The vaginal microbiota as a predictor of the risk of premature delivery
The bacterial composition of the vaginal microbiota could be correlated to the risk of premature delivery. In this respect, women of African descent seem to be more at risk. The search for specific biomarkers could allow us to better anticipate and prevent such incidents.
With around 15 million cases a year and a global incidence above 10%, preterm birth, i.e. before 37 weeks of amenorrhea (WA), is a public health issue and the second cause of neonatal mortality in the world. Environmental factors, especially the vaginal microbiota, could play an important role in preterm delivery: homogeneous bacterial vaginal composition, with a predominance of Lactobacillus, seems to be associated to a reduced risk of prematurity, while high diversity seems to be associated to an increased risk.
An American team tried to delve deeper into this issue by analyzing the vaginal microbiota of 45 women (mainly of African descent) who had preterm births (<32 WA) and comparing it to that of 90 women (of various ethnicities) who had full-term pregnancies (≥37 WA). The data obtained in this study together with the data from a large American database (12,000 samples) confirmed their hypothesis: greater diversity in vaginal bacteria as well as lower content in Lactobacillus crispatus associated to an overabundance of some bacteria (BVAB1, Sneathia amnii, and Prevotella cluster 2) are related to a higher risk of preterm birth. In these same patients, samples collected early on (between 6 and 24 WA) also brought to light the increased presence of Megasphaera type 1 and TM7 H1 taxa, that are already well known for being associated to a poor vaginal health.

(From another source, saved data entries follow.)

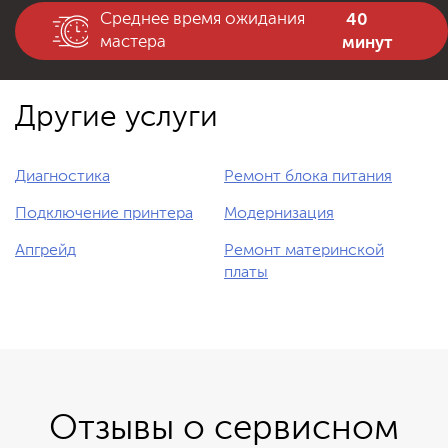
40
Среднее время ожидания
минут
мастера
Другие услуги
Диагностика
Ремонт блока питания
Подключение принтера
Модернизация
Апгрейд
Ремонт материнской
платы
Отзывы о сервисном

A model predicting the risk of preterm birth was thus developed based on the presence of BVAB1, Sneathia amnii, and Prevotella cluster 2 at the beginning of the pregnancy (< 24 WA). The role of these bacteria still needs to be clarified, but they could be responsible for the increase of some proinflammatory cytokines that can potentially trigger labor prematurely. Although the microbial signature is found mainly in women of African descent involved in the study, additional work needs to be completed to generalize the link between vaginal flora and preterm birth. When associated to clinical data and potential genetic factors, bacterial, metabolic and immunological biomarkers could help the early detection of the risk of preterm birth and improve the management of high-risk pregnancies.